Need wholly different framing, or a model with native structured output? Replace ISkipperPromptBuilder / ISkipperResponseParser, or implement the lower-level ISailfishAgent directly (Task<SkipperReview> RunAsync(SkipperSession, CancellationToken)) and register it with services.AddSingleton<ISailfishAgent, MyAgent>(). An agent you register wins over the default pipeline.

What Skipper produces

Inline in the console, beneath the SailDiff table:

🧭 Skipper  🔴 REGRESSED
ParseHeaders is 18% slower than baseline and it's a real change (p<0.001, CV 2.1%).
  • 🔴 Bench.ParseHeaders — regex compiled inside the per-row loop
       ↳ Parser.cs:88

Chips: 🔴 regressed · 🟢 improved · ⚪ not significant · 🟡 inconclusive. The verdict vocabulary matches SailDiff (a comparison is not significant, never "no change").

On disk, beside your run output:

File	What it is
`skipper-review_<timestamp>_<kind>.json`	The structured review — machine-readable, for a CI bot or orchestrator to consume.
`skipper-report_<timestamp>_<kind>.md`	The deep human-readable write-up: call path, cited code, suggested fix.

<kind> is saildiff or scalefish, so a run that does both never overwrites itself.

Reliability-aware verdicts

Skipper's context packet includes an environment snapshot drawn from Sailfish's reproducibility manifest and environment health check — runtime, OS, CPU, GC mode, JIT, CPU affinity, timer, plus any health concerns. This lets Skipper temper its verdict on a noisy or misconfigured host, which is the dominant failure mode of microbenchmarking:

"This 12% 'regression' is low-confidence: CV was 8.4% and the power plan is 'Balanced'. Re-run on a quiet, fixed-clock host before trusting it."

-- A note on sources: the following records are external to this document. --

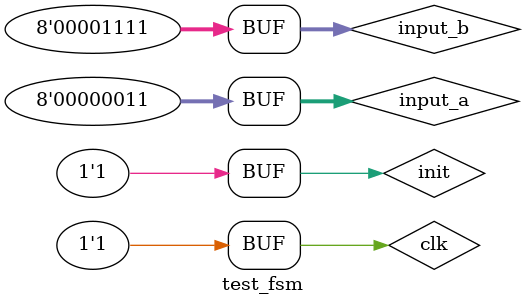
<source format=v>
`timescale 1ns/1ps

/* módulo de teste para a rom */
module test_fsm;
    reg clk;
    reg [7:0] input_a;
    reg [7:0] input_b;
    reg init;
    wire finished;
    wire [15:0] result;
	
	// instância da Unit Under Test
	fsm_example uut(
		.clk(clk),
		.input_a(input_a),
		.input_b(input_b),
        .init(init),
		.finished(finished),
        .result(result)
	);
	
	// 
	initial begin
		clk = 0;
		input_a = 8'b00000011;
		input_b = 8'b00001111;
        init = 1'b1;
		$monitor ("input_a = %B; input_b = %B; clk: %B, finished: %B, result = %B", input_a, input_b, clk, finished, result);
		#100;

        clk = 1;
		$monitor ("input_a = %B; input_b = %B; clk: %B, finished: %B, result = %B", input_a, input_b, clk, finished, result);
		#100;

        clk = 0;
		$monitor ("input_a = %B; input_b = %B; clk: %B, finished: %B, result = %B", input_a, input_b, clk, finished, result);
		#100;

        clk = 1;
		$monitor ("input_a = %B; input_b = %B; clk: %B, finished: %B, result = %B", input_a, input_b, clk, finished, result);
		#100;

        clk = 0;
		$monitor ("input_a = %B; input_b = %B; clk: %B, finished: %B, result = %B", input_a, input_b, clk, finished, result);
		#100;

        clk = 1;
		$monitor ("input_a = %B; input_b = %B; clk: %B, finished: %B, result = %B", input_a, input_b, clk, finished, result);
		#100;

        clk = 0;
		$monitor ("input_a = %B; input_b = %B; clk: %B, finished: %B, result = %B", input_a, input_b, clk, finished, result);
		#100;

        clk = 1;
		$monitor ("input_a = %B; input_b = %B; clk: %B, finished: %B, result = %B", input_a, input_b, clk, finished, result);
		#100;

        clk = 0;
		$monitor ("input_a = %B; input_b = %B; clk: %B, finished: %B, result = %B", input_a, input_b, clk, finished, result);
		#100;

        clk = 1;
		$monitor ("input_a = %B; input_b = %B; clk: %B, finished: %B, result = %B", input_a, input_b, clk, finished, result);
		#100;
	end
endmodule
</source>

Each comparison also carries its effect size and the minimum detectable effect — so Skipper can tell you when a run was simply underpowered to catch the change you care about.

Two questions Skipper answers

"Why did this change?" — from SailDiff. Skipper reads the implicated method, follows it into the system under test, and explains the cause (an allocation in a loop, an N+1 query, a lost fast-path) with citations.
"Why does this scale like that, and what happens at 10× the data?" — from ScaleFish. Skipper takes the best-fit complexity class (and whether it's statistically distinguishable from the runner-up) and projects the fitted curve to larger N: "O(n²), R²=0.98 — at 10,000 items expect ~500ms."

Workflow: rerun in place

The most natural local loop is the simplest one. Sailfish's tracking files capture each run, and SailDiff automatically compares your latest run against the previous one — so you just:

Run your benchmarks.
Change your code.
Run again.

SailDiff produces the before/after, and Skipper explains it — no file paths to type, nothing to wire up. (You can still point SailDiff at specific prior tracking files when you want a fixed baseline; rerun-in-place is simply the zero-friction default.)

Settings

AiAnalysisSettings (pass via WithAiAnalysis(settings)) controls the layer:

Setting	Default	Effect
`WriteReviewArtifact`	`true`	Write `review.json` + `report.md` beside the run output.
`EmitConsoleSummary`	`true`	Print the inline verdict block beneath the table.
`UseResponseCache`	`true`	Reuse a cached review for an identical context — no re-spend, and stable, reproducible output.
`Role`	`Explain`	The authority the agent runs under. (`Review`/`Remediate`/`Author` are reserved for future CI and automation roles.)

Privacy & safety

Nothing leaves your machine unless your transport sends it. Sailfish only assembles the context, builds the prompt, and calls your ISkipperTransport.
Skipper runs after your numbers are computed and printed, and never throws into a run — if the transport is missing, offline, or errors, your benchmark output is completely unaffected.
The reference agent grants read-only code access; Skipper proposes, it does not act.